Mexican police copter crosses border; shots just miss U.S. agents
WASHINGTON – A Mexican law enforcement helicopter crossed into U.S. airspace and fired two shots, just missing American Border Patrol agents and prompting a quick apology from Mexican authorities in what is the second incursion this year of Mexican forces into United States territory, U.S. law enforcement officials said Friday.
The incident, now the subject of an FBI criminal investigation, occurred about 5:45 a.m. Thursday in southern Arizona, about 100 yards north of the U.S.-Mexico border, as Mexican law enforcement officers were chasing kidnapping suspects trying to escape into the United States, U.S. officials said.
No one was injured, U.S. officials said, but gunfire came within 15 yards of two U.S. Border Patrol agents and their vehicle near the town of San Miguel, Arizona.

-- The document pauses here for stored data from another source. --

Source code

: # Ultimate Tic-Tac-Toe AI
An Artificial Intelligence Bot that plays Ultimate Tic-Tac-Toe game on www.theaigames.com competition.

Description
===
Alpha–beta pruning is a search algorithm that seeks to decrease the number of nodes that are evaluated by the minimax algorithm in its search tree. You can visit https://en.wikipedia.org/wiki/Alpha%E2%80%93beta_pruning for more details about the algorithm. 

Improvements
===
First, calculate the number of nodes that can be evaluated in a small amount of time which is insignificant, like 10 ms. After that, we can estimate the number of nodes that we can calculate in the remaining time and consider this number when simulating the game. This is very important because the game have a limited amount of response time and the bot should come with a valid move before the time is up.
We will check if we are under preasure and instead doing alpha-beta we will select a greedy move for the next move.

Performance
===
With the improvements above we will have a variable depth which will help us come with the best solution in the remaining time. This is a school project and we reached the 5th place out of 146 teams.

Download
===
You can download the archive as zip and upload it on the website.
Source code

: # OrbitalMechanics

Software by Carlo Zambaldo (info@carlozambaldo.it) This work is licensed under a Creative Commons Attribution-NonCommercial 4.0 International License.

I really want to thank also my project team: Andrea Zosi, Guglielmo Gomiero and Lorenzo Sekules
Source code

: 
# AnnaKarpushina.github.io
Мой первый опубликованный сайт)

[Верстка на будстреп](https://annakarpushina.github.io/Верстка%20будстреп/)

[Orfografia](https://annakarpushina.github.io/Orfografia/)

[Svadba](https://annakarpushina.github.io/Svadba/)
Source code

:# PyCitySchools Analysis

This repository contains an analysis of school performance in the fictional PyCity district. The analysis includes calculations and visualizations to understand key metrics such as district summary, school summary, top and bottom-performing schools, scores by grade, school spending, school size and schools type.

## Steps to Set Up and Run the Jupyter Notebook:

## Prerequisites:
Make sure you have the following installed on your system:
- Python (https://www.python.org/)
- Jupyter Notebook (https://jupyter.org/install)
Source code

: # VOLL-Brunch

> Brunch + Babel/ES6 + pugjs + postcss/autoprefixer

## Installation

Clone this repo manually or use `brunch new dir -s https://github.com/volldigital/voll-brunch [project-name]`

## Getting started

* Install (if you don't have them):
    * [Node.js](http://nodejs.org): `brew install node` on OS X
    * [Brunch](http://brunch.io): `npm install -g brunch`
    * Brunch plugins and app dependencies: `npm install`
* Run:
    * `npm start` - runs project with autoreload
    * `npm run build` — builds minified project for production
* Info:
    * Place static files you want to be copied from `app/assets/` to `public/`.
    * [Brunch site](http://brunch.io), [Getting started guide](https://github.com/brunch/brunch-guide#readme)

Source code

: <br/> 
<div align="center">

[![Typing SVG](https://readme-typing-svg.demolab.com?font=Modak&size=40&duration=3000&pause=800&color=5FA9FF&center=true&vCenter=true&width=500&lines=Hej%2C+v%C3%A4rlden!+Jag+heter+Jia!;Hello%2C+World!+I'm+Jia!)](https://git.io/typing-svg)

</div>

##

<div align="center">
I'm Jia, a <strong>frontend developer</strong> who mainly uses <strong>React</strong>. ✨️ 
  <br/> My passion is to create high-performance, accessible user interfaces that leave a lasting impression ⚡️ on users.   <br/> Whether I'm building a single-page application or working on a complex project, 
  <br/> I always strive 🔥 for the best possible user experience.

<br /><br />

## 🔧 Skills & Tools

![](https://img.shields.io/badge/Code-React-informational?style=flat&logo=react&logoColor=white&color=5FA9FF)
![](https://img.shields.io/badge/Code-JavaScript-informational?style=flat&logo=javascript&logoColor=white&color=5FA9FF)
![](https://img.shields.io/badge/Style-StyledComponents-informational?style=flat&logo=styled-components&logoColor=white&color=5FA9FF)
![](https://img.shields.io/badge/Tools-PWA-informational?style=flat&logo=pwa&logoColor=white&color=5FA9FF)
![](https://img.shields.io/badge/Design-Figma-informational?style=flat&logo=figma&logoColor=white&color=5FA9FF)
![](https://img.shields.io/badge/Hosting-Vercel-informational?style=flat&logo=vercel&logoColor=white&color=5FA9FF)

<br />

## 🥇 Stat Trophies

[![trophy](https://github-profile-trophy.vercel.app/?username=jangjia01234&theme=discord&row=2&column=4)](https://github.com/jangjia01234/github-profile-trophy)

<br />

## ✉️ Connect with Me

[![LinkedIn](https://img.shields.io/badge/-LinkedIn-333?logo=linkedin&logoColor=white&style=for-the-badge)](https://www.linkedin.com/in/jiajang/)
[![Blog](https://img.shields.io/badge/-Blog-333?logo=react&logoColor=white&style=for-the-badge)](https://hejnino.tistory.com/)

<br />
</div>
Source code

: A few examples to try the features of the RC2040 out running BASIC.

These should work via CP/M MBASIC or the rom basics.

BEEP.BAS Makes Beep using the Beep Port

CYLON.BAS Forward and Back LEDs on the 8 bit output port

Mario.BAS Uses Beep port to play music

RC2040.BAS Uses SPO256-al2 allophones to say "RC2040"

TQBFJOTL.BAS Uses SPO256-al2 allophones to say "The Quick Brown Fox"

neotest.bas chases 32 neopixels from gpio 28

According to U.S. agents, Mexican authorities immediately apologized and said the shots were a mistake. But Mexican officials disputed the American version of events, saying their officers had not fired and the gunshots had come from the suspects.
In a similar incursion in January, two heavily armed Mexican soldiers crossed into Arizona near the same spot and drew their weapons on U.S. Border Patrol officers. No one was injured in that incident either, and Mexican soldiers retreated back across the border.
Mexican authorities called the January incident an “isolated and unintended occurrence,” saying soldiers simply didn’t see signs marking the border crossing. They also said that U.S. law enforcement officials occasionally cross into Mexico as well.
In the latest incident, Tomas Zeron, director of the criminal investigations division of Mexico’s federal attorney general’s office in Mexico City, denied that shots were fired from the helicopter and that instead the aircraft was fired upon by Mexican smugglers on the ground.
“I don’t think we crossed the border because we had our navigators along,” Zeron said at a news conference.
Zeron said the Mexican federal police and the army were involved in an operation near the Arizona border to rescue 39 migrants who had been kidnapped by drug cartel operatives. The operation took place at a ranch called La Sierrita, in the town of Altar in Sonora state, about 150 yards from the border, Zeron said.
FBI agents in Arizona have launched a criminal investigation to determine why the shots were fired so close to the U.S. agents, a U.S. official said.